In an exclusive interview with TheWrap, the billionaire says he plans to refocus on growing the company while keeping it in the family
In an exclusive interview with TheWrap, Diller said that as a result of buying Liberty Media’s shares, his personal and family holdings rise to 40 percent of the company.
“We have decided that this is a long-term generational ownership of this company,” he said in an interview, noting that this was also a long-term strategic move.
Liberty, run by Malone and based in Englewood, Colorado, sold back its interest in IAC (12.8 million shares, or about 60 percent of IAC's voting stock) for $220 million in cash. As part of the arrangement, Liberty also will get two IAC properties: Evite and Gifts.com.
Diller and Malone still share ownership of Expedia.com.
IAC has been sitting on about $2 billion in cash, a highly unusual situation. Diller said that Malone’s Liberty “would rather invest their cash rather than have us invest their cash. “
Also on Thursday, Diller stepped down as CEO and appointed Greg Blatt, formerly Match.com's CEO, in his place. Diller's title is now chairman and senior executive.
The billionaire said it was time to leave the managing to someone else and refocus on growing the company.
“What I used to do was create value,” he said. “That’s how we built this business up from $47 million to $15 billion. I want to go back to do that. That’s healthy for the company, and it allows for succession planning.”

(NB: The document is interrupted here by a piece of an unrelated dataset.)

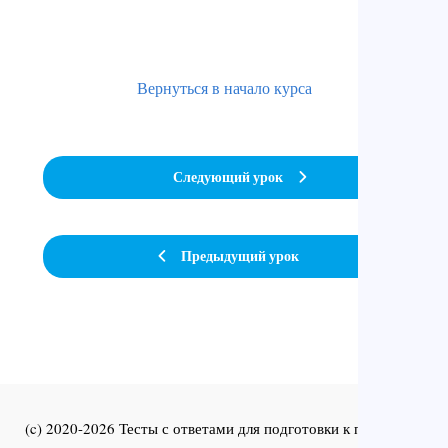
Вернуться в начало курса
Следующий урок
Предыдущий урок
(c) 2020-2026 Тесты с ответами для подготовки к первичной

He added: “This is the best thing that’s happened to this company in five to seven years,” he said. “Being able to vote shares, to control the company through a proxy is different than owning the shares themselves. For me personally, and my family, it’s significant. “
Malone and Diller clashed in 2008 when Malone tried to get Diller and six of his directors thrown off the board of IAC, claiming Diller was mismanaging the company. A Delaware court ultimately threw the lawsuit out.
But Diller denied that the buy-out Thursday was the result of any bad blood.
“I haven’t been having rocky relations with John Malone,” he said. “We had one unfortunate period which lasted three months out of 17 years.”
He went on: “Liberty said three years ago that IAC was not a strategic investment for them. We had a complex arrangement where I could get the supervoting stock. And that’s essentially what happened.”
Diller built IAC through a string of acquisitions and transactions, and spun off names like Ticketmaster TKTM.O, HSN (HSNI.O) and LendingTree.
Lately he merged his start-up online news magazine The Daily Beast with Newsweek, to take a half-ownership stake in the newsweekly.
But Diller acknowledged that even if that were to turn profitable, it would hardly be a significant source of revenue for IAC.
“I love Newsweek. I love that we’ve done it. I have great hopes for it. But let’s face it, it’s hardly big money. It’s not a significant investment.”
Diller said he would be looking at more Internet search- and transaction-based commerce for new investments, but was hardly limited to that.